### [WRITTEN TASK]
Rewrite the listing from its start through the line containing "remain a practical", switching each "DESTINATION" to "TARGET" and leaving everything else as it stands.

== GIVEN INFORMATION ==

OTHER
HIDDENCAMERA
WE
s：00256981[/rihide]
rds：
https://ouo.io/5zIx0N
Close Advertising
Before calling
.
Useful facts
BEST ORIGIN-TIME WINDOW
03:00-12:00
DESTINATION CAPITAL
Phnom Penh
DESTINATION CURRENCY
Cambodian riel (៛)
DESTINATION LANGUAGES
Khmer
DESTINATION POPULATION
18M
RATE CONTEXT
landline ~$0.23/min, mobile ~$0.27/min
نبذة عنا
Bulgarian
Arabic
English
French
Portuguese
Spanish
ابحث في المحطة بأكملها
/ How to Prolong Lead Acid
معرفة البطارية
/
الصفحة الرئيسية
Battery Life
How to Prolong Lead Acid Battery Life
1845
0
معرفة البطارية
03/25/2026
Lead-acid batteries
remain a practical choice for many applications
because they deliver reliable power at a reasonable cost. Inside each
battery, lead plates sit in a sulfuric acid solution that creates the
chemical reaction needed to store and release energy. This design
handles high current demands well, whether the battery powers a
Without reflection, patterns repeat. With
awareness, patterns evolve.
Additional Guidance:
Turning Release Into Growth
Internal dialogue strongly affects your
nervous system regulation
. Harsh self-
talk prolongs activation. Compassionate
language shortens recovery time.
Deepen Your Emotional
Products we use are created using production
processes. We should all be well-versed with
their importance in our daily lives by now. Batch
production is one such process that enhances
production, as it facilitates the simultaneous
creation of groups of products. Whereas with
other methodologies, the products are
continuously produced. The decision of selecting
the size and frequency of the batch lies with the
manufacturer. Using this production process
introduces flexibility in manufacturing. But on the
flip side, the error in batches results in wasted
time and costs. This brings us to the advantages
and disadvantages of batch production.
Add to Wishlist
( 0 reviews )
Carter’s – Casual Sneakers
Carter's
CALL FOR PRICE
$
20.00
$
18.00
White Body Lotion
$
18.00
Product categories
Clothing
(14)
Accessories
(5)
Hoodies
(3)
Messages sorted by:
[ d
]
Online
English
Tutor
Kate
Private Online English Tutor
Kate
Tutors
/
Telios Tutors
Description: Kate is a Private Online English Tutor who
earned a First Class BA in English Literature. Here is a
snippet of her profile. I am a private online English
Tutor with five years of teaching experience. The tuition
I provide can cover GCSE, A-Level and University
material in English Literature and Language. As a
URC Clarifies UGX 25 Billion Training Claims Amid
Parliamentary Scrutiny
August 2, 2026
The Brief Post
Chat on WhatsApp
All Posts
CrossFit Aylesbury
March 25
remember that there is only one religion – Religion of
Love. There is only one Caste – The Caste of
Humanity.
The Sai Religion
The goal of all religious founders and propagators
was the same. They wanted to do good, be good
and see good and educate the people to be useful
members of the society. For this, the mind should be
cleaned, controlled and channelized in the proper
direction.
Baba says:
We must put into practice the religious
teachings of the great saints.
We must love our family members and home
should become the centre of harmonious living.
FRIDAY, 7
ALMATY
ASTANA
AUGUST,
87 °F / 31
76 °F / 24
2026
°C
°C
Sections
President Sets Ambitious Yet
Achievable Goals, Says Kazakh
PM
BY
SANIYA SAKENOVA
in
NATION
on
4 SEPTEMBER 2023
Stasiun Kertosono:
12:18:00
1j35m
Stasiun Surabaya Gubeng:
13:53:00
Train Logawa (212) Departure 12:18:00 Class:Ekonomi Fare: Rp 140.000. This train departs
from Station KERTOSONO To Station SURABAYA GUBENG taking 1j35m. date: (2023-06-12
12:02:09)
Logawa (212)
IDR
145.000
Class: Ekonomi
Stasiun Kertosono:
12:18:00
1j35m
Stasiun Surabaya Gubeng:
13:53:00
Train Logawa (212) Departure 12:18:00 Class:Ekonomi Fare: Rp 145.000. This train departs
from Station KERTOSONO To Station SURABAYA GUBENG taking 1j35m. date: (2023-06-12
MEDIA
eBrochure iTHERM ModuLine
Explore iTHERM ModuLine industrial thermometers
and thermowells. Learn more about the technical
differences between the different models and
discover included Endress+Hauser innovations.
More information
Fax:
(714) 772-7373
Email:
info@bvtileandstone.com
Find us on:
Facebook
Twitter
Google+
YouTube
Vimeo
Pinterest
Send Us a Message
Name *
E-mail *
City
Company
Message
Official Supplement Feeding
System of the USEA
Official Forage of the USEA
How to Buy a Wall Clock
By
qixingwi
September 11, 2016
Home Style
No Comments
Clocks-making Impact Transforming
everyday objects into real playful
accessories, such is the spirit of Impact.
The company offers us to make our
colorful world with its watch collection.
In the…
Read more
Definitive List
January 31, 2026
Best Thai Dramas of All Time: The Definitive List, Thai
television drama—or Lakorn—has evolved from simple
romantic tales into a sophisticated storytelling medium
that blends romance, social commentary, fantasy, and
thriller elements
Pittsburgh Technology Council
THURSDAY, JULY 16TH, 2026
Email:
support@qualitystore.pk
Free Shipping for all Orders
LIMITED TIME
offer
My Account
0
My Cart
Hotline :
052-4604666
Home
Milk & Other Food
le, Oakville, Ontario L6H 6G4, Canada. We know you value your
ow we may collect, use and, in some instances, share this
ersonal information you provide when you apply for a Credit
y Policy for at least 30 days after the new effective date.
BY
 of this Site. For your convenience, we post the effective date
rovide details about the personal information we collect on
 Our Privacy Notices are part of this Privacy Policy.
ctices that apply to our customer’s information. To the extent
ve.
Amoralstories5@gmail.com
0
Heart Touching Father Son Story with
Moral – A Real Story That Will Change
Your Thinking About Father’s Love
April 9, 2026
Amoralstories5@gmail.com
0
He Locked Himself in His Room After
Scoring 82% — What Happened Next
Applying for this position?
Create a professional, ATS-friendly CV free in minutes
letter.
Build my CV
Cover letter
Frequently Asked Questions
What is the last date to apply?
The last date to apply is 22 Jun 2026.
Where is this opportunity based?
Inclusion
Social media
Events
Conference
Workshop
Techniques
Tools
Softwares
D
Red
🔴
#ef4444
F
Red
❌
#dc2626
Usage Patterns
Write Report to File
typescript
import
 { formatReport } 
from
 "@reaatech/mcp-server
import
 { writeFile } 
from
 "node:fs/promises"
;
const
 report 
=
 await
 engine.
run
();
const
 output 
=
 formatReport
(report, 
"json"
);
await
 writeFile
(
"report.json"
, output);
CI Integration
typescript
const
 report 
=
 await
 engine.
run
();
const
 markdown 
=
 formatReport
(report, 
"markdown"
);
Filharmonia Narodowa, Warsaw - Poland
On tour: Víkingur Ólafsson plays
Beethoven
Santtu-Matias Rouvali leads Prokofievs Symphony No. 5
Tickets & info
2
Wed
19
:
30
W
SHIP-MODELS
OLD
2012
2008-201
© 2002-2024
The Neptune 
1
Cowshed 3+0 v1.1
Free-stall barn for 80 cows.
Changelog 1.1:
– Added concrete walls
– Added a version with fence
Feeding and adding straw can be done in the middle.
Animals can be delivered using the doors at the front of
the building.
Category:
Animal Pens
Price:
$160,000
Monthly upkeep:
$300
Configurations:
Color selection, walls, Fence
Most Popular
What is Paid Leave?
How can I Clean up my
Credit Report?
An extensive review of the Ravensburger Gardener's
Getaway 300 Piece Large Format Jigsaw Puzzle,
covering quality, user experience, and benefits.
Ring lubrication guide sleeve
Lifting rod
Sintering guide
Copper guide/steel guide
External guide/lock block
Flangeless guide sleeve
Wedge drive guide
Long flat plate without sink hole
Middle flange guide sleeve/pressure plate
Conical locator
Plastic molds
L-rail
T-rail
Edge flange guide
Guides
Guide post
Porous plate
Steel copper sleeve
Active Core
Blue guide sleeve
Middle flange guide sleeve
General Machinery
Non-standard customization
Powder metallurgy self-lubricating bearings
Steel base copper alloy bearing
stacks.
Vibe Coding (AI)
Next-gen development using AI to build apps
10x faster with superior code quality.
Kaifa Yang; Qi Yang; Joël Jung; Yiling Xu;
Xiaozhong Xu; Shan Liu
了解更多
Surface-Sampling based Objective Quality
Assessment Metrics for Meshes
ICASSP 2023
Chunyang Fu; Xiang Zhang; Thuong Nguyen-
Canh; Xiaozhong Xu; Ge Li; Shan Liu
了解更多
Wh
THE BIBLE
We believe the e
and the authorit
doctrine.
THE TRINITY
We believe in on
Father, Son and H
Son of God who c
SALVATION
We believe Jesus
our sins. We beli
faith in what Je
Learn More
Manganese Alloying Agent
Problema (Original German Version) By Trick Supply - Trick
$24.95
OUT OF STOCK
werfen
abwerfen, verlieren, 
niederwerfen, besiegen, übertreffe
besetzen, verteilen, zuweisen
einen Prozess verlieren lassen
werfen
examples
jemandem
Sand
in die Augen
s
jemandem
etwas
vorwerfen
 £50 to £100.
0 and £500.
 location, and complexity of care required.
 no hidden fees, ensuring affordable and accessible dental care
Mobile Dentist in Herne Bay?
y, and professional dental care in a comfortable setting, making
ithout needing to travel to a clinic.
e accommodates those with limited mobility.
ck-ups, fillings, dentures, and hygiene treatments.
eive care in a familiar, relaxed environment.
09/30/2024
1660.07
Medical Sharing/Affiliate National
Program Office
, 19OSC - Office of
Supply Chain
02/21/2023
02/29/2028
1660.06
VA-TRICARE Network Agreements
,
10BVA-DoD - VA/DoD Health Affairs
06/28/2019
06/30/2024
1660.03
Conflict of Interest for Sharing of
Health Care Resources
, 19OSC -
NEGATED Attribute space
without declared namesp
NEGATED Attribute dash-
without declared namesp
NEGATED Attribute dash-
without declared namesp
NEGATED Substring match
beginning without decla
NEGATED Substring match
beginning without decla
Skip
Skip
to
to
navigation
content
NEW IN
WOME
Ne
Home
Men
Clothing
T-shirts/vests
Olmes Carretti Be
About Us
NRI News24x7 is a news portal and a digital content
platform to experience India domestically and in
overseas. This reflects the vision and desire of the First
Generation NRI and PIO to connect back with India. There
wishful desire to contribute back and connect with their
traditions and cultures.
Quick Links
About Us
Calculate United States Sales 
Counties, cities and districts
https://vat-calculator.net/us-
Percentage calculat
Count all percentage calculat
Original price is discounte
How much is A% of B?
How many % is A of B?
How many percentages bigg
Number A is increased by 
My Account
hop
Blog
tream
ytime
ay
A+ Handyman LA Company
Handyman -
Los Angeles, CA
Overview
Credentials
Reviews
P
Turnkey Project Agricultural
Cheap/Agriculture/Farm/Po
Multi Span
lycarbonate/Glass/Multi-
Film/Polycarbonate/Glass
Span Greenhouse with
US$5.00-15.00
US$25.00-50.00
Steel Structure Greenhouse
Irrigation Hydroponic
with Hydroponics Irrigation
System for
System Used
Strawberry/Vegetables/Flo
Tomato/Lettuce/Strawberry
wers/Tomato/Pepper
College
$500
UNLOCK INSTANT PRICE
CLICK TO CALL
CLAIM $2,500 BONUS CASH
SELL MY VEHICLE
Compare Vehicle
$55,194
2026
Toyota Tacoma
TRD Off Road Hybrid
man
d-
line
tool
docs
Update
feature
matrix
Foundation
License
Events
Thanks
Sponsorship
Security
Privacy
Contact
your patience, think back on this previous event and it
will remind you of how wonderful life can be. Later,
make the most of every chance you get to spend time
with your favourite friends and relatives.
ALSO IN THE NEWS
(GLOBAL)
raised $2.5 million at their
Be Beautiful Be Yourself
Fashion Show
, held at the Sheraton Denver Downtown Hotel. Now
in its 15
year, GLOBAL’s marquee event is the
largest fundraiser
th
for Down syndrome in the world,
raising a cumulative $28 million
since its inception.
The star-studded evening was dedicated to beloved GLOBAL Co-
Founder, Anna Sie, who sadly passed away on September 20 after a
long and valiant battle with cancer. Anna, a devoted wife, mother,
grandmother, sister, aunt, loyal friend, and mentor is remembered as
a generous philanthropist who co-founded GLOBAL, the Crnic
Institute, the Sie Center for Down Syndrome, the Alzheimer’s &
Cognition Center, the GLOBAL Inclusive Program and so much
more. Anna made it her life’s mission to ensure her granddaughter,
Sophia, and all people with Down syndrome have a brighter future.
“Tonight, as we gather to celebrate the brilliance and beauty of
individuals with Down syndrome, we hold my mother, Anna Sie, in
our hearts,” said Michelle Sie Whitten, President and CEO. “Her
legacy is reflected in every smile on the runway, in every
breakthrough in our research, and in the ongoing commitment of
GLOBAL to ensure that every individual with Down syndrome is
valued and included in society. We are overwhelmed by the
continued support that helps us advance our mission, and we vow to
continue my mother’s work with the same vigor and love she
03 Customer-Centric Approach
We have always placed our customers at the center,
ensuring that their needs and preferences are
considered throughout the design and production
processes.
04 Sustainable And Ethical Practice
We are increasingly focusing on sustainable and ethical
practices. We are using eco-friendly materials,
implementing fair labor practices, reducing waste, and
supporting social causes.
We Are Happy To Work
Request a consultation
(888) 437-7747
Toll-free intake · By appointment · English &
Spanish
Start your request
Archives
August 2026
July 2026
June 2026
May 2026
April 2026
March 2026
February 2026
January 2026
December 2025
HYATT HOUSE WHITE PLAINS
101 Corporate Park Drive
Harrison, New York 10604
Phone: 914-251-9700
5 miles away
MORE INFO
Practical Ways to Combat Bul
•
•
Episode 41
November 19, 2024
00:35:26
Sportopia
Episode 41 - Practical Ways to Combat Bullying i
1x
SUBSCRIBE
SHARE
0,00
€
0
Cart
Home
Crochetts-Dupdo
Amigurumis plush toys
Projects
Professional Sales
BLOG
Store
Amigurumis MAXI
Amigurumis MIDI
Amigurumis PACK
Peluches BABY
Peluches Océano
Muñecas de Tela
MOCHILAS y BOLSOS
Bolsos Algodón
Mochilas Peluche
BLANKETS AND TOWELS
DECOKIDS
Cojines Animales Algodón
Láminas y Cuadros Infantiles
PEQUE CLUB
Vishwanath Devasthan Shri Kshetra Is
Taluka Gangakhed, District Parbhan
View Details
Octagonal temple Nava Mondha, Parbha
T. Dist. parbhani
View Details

===

### [SOLUTION FOR THIS EXERCISE]
OTHER
HIDDENCAMERA
WE
s：00256981[/rihide]
rds：
https://ouo.io/5zIx0N
Close Advertising
Before calling
.
Useful facts
BEST ORIGIN-TIME WINDOW
03:00-12:00
TARGET CAPITAL
Phnom Penh
TARGET CURRENCY
Cambodian riel (៛)
TARGET LANGUAGES
Khmer
TARGET POPULATION
18M
RATE CONTEXT
landline ~$0.23/min, mobile ~$0.27/min
نبذة عنا
Bulgarian
Arabic
English
French
Portuguese
Spanish
ابحث في المحطة بأكملها
/ How to Prolong Lead Acid
معرفة البطارية
/
الصفحة الرئيسية
Battery Life
How to Prolong Lead Acid Battery Life
1845
0
معرفة البطارية
03/25/2026
Lead-acid batteries
remain a practical choice for many applications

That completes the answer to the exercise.